Saved entries
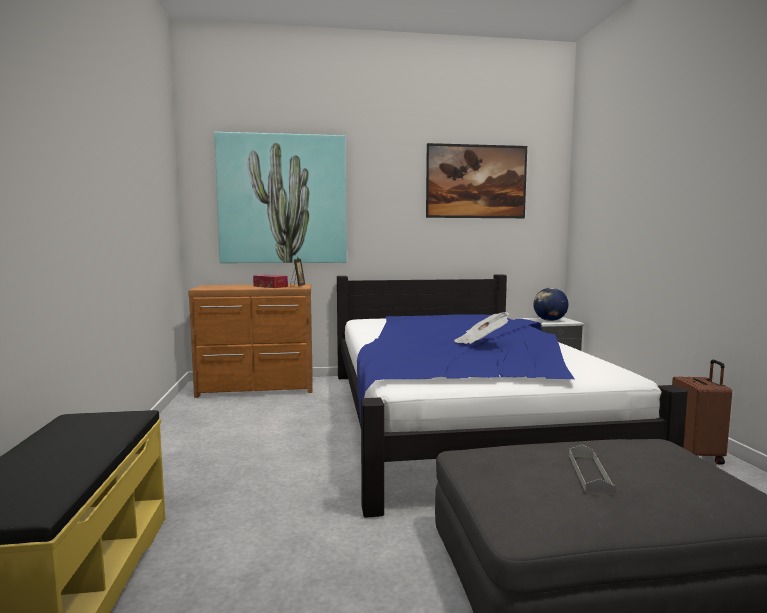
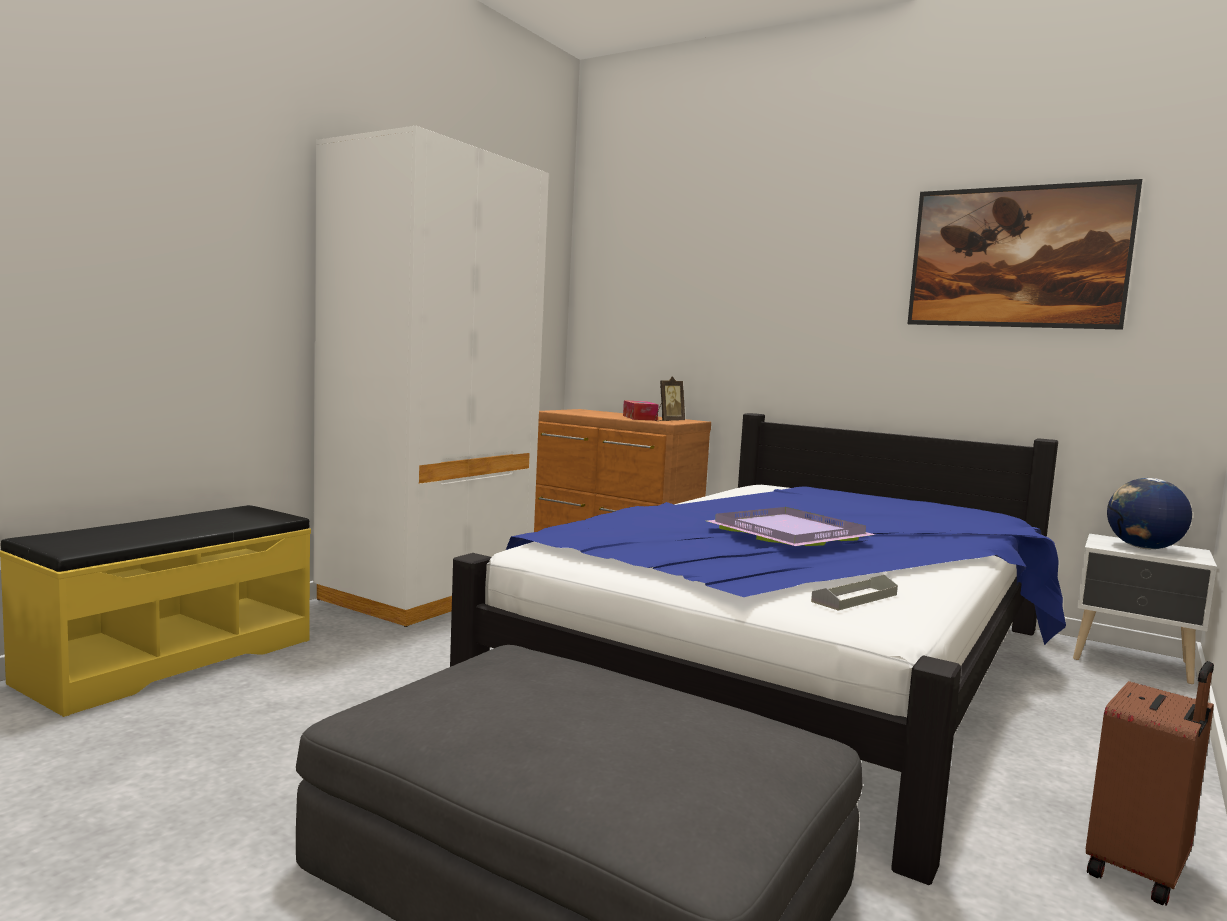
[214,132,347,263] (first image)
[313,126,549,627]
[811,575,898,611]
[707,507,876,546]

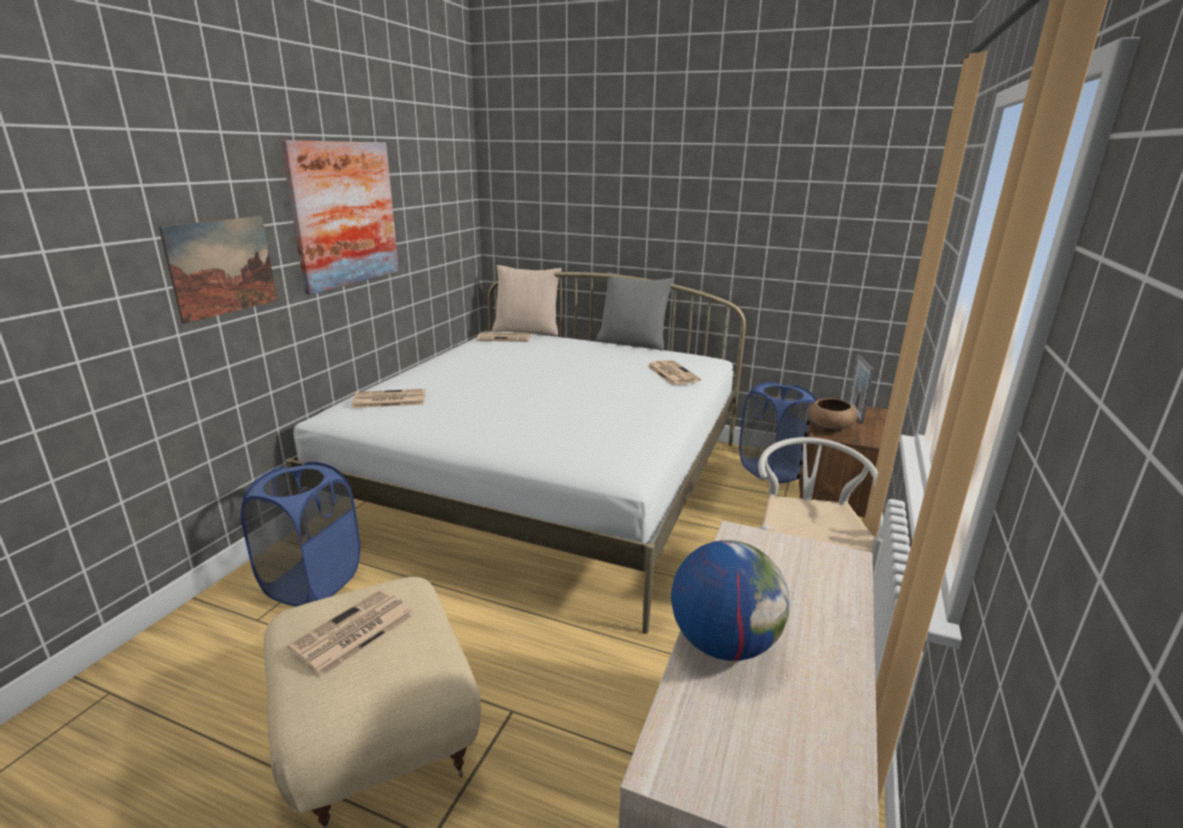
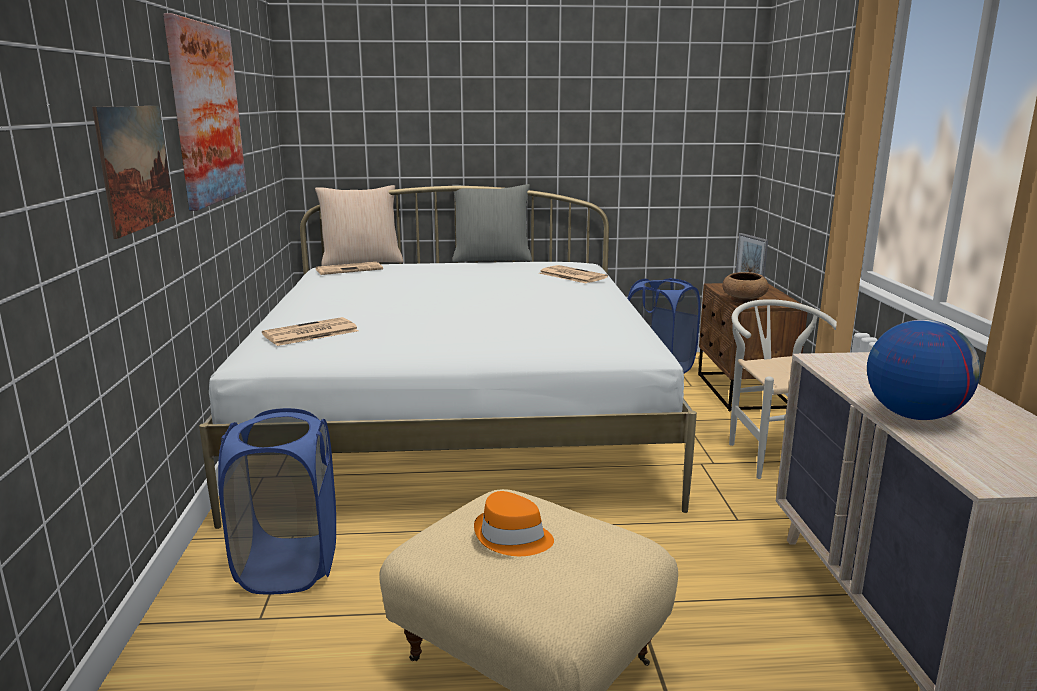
[474,491,554,556]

→ **Problem requirements**
Every line above should be retyped exactly; the pictures do not belong in the copy.

→ **Exercise answer**
[214,132,347,263] (first image)
[313,126,549,627]
[811,575,898,611]
[707,507,876,546]

[474,491,554,556]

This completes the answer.